Important changes are coming into effect this winter in the world of trusts. The majority of us think we have little or nothing to do with this world, and thus can ignore these changes. However, we all die one day, and upon our passing a trust likely will be created in our absence: a testamentary trust. You may be involved presently with testamentary trusts extant, or your own will may create one, or in the future you may be the beneficiary or executor involving one. .. and so you may need to pay attention to these changes.

Presently, a testamentary trust will receive your assets upon death, if they have not been bequeathed using joint tenancy and/or designated beneficiary elections. Normally, this trust exists for the short duration of time that it takes for your executor to execute your will. Sometimes the will stipulates that a long term trust, or trusts, will be created from the testamentary trust. Historically, the tax system has provided a “tax goodie” to create this kind of trust—by way of enjoying a favourable tax rate structure and the ability to have a non-calendar year-end. That soon will be gone, effective January 1, 2016.

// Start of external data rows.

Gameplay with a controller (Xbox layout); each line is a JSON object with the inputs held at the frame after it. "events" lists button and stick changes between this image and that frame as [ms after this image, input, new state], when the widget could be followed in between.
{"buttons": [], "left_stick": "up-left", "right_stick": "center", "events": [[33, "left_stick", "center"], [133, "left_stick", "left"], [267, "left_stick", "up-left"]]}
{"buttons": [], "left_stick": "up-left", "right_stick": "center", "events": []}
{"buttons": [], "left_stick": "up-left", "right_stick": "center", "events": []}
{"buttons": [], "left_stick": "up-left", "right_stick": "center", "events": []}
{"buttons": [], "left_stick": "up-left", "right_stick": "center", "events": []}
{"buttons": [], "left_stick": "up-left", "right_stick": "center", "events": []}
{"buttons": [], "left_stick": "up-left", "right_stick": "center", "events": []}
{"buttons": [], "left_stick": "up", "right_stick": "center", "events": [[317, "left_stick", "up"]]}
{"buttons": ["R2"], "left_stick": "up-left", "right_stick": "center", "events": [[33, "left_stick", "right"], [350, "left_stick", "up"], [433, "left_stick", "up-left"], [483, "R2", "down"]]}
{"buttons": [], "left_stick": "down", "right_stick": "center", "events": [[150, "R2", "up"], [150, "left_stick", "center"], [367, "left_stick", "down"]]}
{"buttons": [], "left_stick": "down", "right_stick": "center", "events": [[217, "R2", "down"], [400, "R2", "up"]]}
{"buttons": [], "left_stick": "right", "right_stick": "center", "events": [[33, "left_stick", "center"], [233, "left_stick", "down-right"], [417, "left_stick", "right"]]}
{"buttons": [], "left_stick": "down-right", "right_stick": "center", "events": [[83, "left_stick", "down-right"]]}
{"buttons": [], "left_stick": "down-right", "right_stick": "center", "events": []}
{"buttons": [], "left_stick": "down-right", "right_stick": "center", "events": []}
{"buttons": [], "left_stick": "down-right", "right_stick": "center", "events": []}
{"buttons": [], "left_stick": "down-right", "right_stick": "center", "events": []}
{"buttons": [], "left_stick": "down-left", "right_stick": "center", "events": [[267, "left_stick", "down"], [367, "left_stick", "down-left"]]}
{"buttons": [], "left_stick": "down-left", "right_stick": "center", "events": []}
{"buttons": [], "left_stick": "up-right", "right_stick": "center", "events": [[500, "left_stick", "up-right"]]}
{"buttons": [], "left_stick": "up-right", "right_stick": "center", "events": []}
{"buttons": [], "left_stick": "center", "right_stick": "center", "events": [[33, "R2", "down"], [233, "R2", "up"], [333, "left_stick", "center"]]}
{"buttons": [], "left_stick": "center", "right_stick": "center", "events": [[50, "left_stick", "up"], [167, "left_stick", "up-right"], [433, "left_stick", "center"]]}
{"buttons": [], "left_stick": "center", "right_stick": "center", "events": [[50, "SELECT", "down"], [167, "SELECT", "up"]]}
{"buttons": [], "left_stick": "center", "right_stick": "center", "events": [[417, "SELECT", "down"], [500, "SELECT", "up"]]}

For testamentary trusts created from deaths after December 31, 2015

The executor needs to designate the trust as a graduated-rate estate (GRE). This allows the old tax treatment for up to, and no longer than, 36 months after death. If the trust continues after that, the GRE status is lost and the trust must convert to a calendar year-end starting in that year, and pay any trust taxes at the top tax rate, not at the marginal scale.

If the deceased created multiple wills, thus each one creating its own testamentary trust, only one such trust can be designated as a GRE. Note that, if this estate strategy with multiple wills involved multiple beneficiaries and executors, some conflict may arise as to who enjoys the one GRE status.

For testamentary trusts already existing on December 31, 2015

These trusts effectively are grandfathered for the new 36 month rule after death. Three fiscal years may be filed enjoying the marginal rate scale, even if this carries on past December 31, 2015. In the calendar year in which the third year is completed, the trust must file a stub-year to prorate to December 31st of that year, and pay tax at the top rate going forward.

For testamentary SPOUSAL trusts already existing on December 31, 2015

These trusts will have an immediate impact. Their pre-existing fiscal year-ends must convert, by way of a 2015 stub-year, to December 31st. The trust will pay taxes at the top marginal rate, commencing with the 2016 trust tax year.

Long term trusts that are created from a testamentary trust are not eligible to be designated GREs. As such, they fall into the December 31st year-end regime and pay tax at the top rate. There is a element of time “control” here where such trusts are created out of the testamentary trust because the executor will decide when the assets are moved from the temporary trust to the long term trust.

The core impact of this new law is to shut down long term access to the marginal rate scale for long term trusts created out of a will. This alone invites review of long term estate strategies. However, two things must be kept in mind. First, the trust income can be allocated out annually to the beneficiaries, and taxed instead at their marginal rates. Second, retaining wealth in these long term trusts may serve to control this wealth until the beneficiaries come to financial maturity.